## Task prompt
When the string "Cour" occurs in a line of the listing below, return that line.

## Extracted information
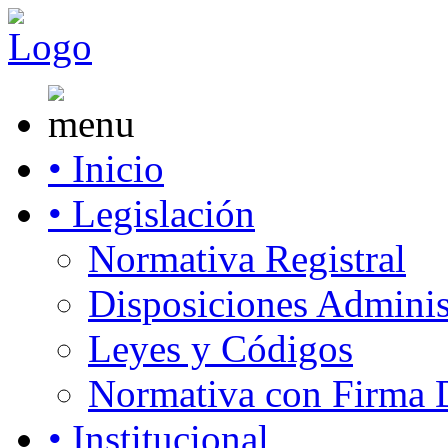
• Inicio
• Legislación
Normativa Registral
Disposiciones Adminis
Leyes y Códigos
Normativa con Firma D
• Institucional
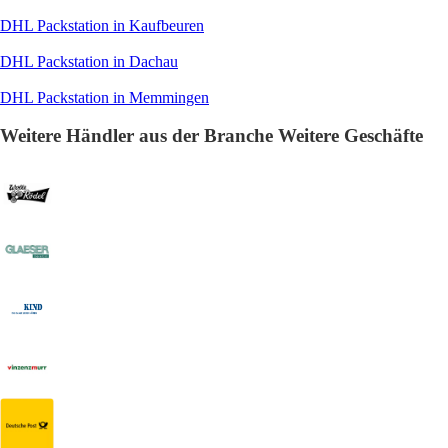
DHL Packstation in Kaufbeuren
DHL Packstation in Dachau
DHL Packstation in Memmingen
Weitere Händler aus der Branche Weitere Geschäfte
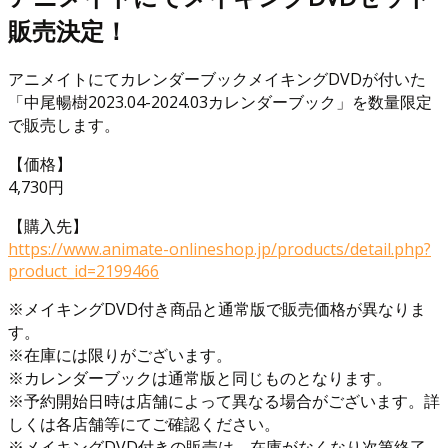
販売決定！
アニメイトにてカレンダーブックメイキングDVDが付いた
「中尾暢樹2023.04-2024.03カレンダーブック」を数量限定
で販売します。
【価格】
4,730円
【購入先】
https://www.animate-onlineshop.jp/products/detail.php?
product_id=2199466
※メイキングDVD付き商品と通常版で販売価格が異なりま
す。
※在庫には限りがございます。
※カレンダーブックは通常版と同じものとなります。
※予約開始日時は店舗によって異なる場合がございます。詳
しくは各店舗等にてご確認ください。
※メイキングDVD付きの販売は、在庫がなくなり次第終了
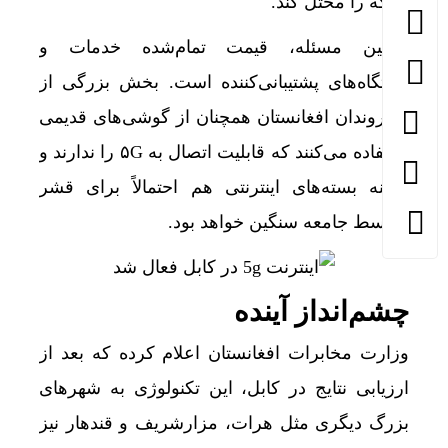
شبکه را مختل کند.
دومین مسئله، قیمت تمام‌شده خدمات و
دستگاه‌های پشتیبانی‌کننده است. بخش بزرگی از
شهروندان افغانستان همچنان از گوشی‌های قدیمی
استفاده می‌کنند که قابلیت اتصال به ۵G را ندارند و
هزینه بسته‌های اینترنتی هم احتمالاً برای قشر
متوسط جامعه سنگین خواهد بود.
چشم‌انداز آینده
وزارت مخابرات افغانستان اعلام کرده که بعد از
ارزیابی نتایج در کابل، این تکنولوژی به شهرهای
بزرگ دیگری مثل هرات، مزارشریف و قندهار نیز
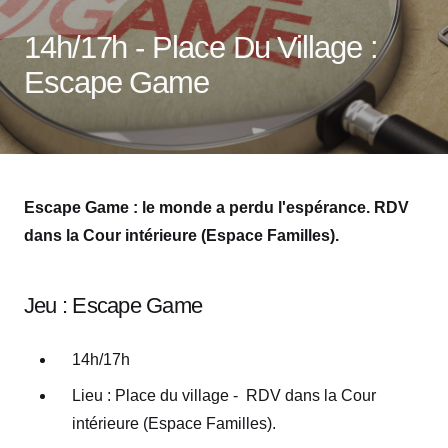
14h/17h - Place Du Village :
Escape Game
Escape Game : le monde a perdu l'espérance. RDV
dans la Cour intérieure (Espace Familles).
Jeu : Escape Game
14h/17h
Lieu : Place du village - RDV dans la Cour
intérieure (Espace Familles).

## Result of the task
dans la Cour intérieure (Espace Familles).
Lieu : Place du village - RDV dans la Cour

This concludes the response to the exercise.